I told her what would make me happy would be to move back home.we could go visit,fill out job applications,and stay with family till we get on our feet.she's not hearing it.she says we can look into it.a couple days later she says she's not moving.she loves her husband and wants to keep her family together,but if I feel like I want to leave,I can.I honestly think that is her mom talking.she has always been close to her,and whatever her mom says,she usually goes with.like I said this whole relationship is not what I wanted.I just wanted to be better than my dad. I guess my question is,what do I do?
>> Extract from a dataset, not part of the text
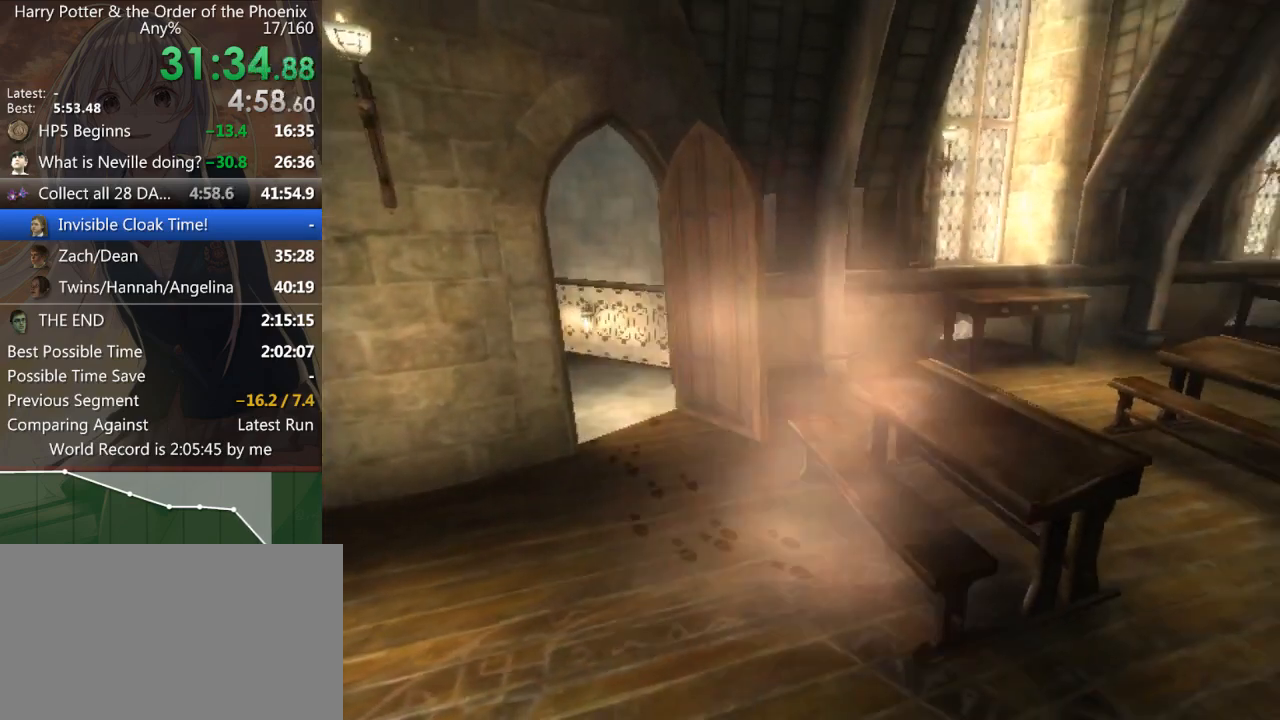
{"keys": ["d", "shift_l", "w"], "mouse": [], "events": [[67, "a", "down"], [167, "a", "up"], [267, "d", "down"]]}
I don't want to stay nor will she move.do I stay in this marriage for my son's sake?can it work?
_Posted via Mobile Device_


----------



## susyanne (Dec 2, 2011)

You have one life and one life only.... you have to do what will truly make you happy. I think you already know the answer to your problems. Good luck


----------



## HerToo (Oct 3, 2011)

I agree. You already made a decision. Act on it and quit the pain you are causing for all involved.


----------



## lyfeisreal (Dec 4, 2011)

_Posted via Mobile Device_


----------



## RunningOnEmpty (Aug 29, 2010)

Will you move back once you divorce? How often will you see your son?


----------



## lyfeisreal (Dec 4, 2011)

I guess that's where my problem is.we have been together over 11 years.married for 2 years,and for the most part she thinks everything is good.well,she thought that until I sat her down for that conversation.I know a lot of this is my fault for pretending and going with the motions for so long.what you should know about my wife is that she is extremely sensitive,emotional and insecure.I have always had to watch what I say and how I say it to her,because she takes things to heart.when I say that I don't mean during arguments.I mean simply joking or regular talking when you're just having fun(don't even think of being sarcastic!) 
She told me a week after our talk(I was still undecided about moving back home)she thought about taking pills.she has never been suicidal,so I'm not sure if she was serious or not.maybe she loves me that much?
Our talk was 4mos ago,I eventually told her I wasn't leaving.we would try to make it work.what I couldn't tell her was that it wasn't because of her that I was staying.I could not bring myself to leave my son again.
These are the reasons I feel stuck: she won't move back because she has no family there,and there is no way she's leaving her mom.she won't admit this,but I know this is the reason.
I'm not happy here,but I refuse to not be in my sons life,so here I am.
I have no family here,so if I move out I am completely on my own.no suppport system,and that only solves the issue of not wanting to be with her.I would still be living here,the resentment isn't going anywhere.
Neither of us would be able to afford the townhouse we live in now.she would have to move also.I worry about if she will be able to make it financially,and how much different our son's life will be.of course I would pay child support,but still I know it would be tough on both of us.
I really feel stuck,and have no idea what to do.I know what I want to do,but I just can't.there doesn't seem to be any middle ground.
_Posted via Mobile Device_


----------



## accept (Dec 1, 2011)

STAY. Your wife is interested in making it work just give her the chance. Speak to her mother as well. Make some conditions like she has to give you your space and trust you. A counselor could also help. I think you can make a go of it. Good luck.


----------